The Longines Heritage Diver 1967 is based on a design from Longines‘ back catalog that dates back to 1967 (duh). This new chronograph carries many similar traits from the original, from the black opaline dial to the tachymeter scale and lop-sided “squinty” sub dial layout (where the three o’clock sub dial is considerably larger than the nine o’clock sub dial). As part of the collection at Longines’ museum in Saint-Imier, the original is an excellent point of reference when the goal is to make a new watch with a vintage appeal.
The Longines Heritage Diver 1967 has a 42mm-wide steel case with a bordeaux aluminum bezel which has not only a dive time scale, but also a 12-hour scale that allows for a fast and easy view of another timezone. To use a 12-hour bezel you simply rotate the bezel so that the hour differential (the number of hours between the timezone currently showing on your watch and the timezone you wish to track) is at 12 o’clock. You can now read the 2nd timezone hour using the bezel scale.
My home is in PST, so if I wanted to know the time in Basel I would rotate the bezel to place “8” at 12 o’clock on the dial. It’s a deceptively simple and very powerful feature that can, depending on the timezone, challenge the practicality of any independent 24 hour hand, but at a fraction of the cost.
The dial is a mix of opaline black with cream sub dials and accents. There is also a subtle red cross emanating from the center of the dial and a date display at 4:30. Legibility of the time display is generally good, but in some lighting, the polished main time hands can disappear against the black backdrop of the dial, despite their inclusion of a luminous segment on each hand. Being polished, all one would need to do is slightly rotate their wrist to catch some available light and reveal the hands.
The case is polished with thin and faceted lugs that really work well with the vintage aesthetic. Being a dive watch that is water resistant to 300m, the crown screws down. The front sapphire is anti-reflective and has a raised box edge to further highlight the old school vibe. The case back is solid with a diver logo similar to that seen on the Longines Legend Diver a few years ago.
Being a modern chronograph from a very capable brand, the Heritage Diver 1967 gets Longines’ L688.2 automatic column wheel chronograph. While the L688.2 is produced by Swatch group sibling ETA (as the A08.231), its use is exclusive to Longines.
The L688 has been a strong movement for Longines, as they attempt to corner the market at their price point. Running at 4 Hz, the L688 offers a maximum chronograph record of 12 hours and has a power reserve of 54 hours.

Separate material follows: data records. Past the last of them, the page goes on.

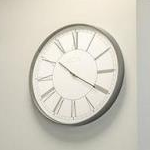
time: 10:19
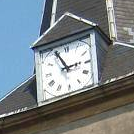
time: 2:55
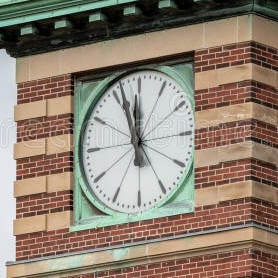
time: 11:56
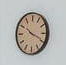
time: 10:18
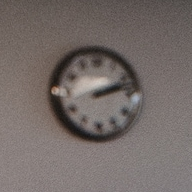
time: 2:12
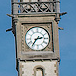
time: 2:36
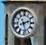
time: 2:27
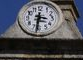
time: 3:31
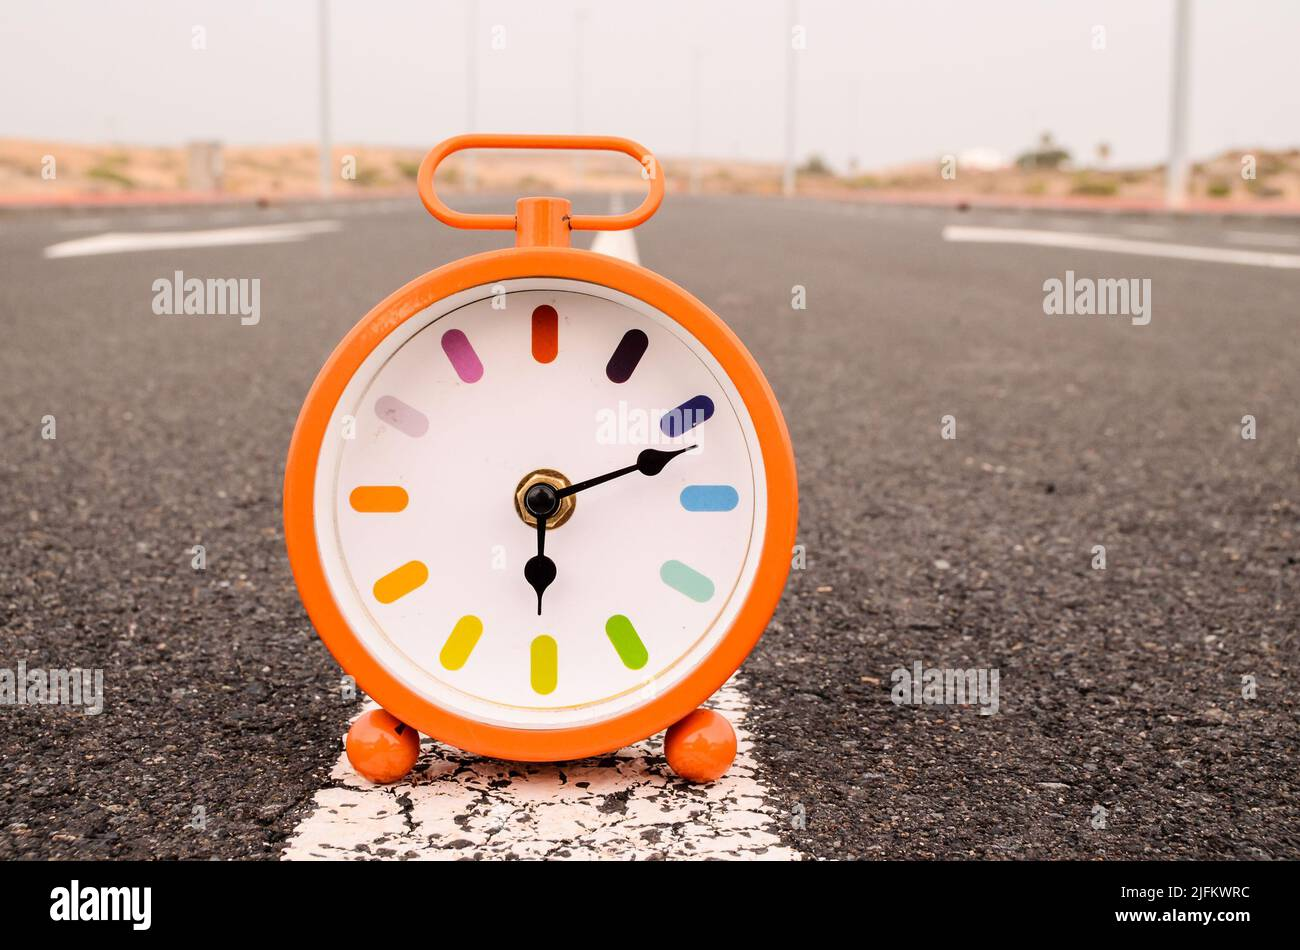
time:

The Longines Heritage Diver 1967 will retail for $3,150 USD with either a steel bracelet (double folding clasp with dive extension), a black alligator leather strap, or, to my preference, a black rubber strap with a fold over clasp and dive extension. That is a considerable value when compared against much of the Longines Heritage Diver 1967‘s price competition, which will more than likely be powered by an ETA 7750. With a historically Longines look and feel, a noteworthy movement, and strong value at its price point, the Heritage Diver 1967 is a very appealing watch and one of my favourites from Baselworld 2015.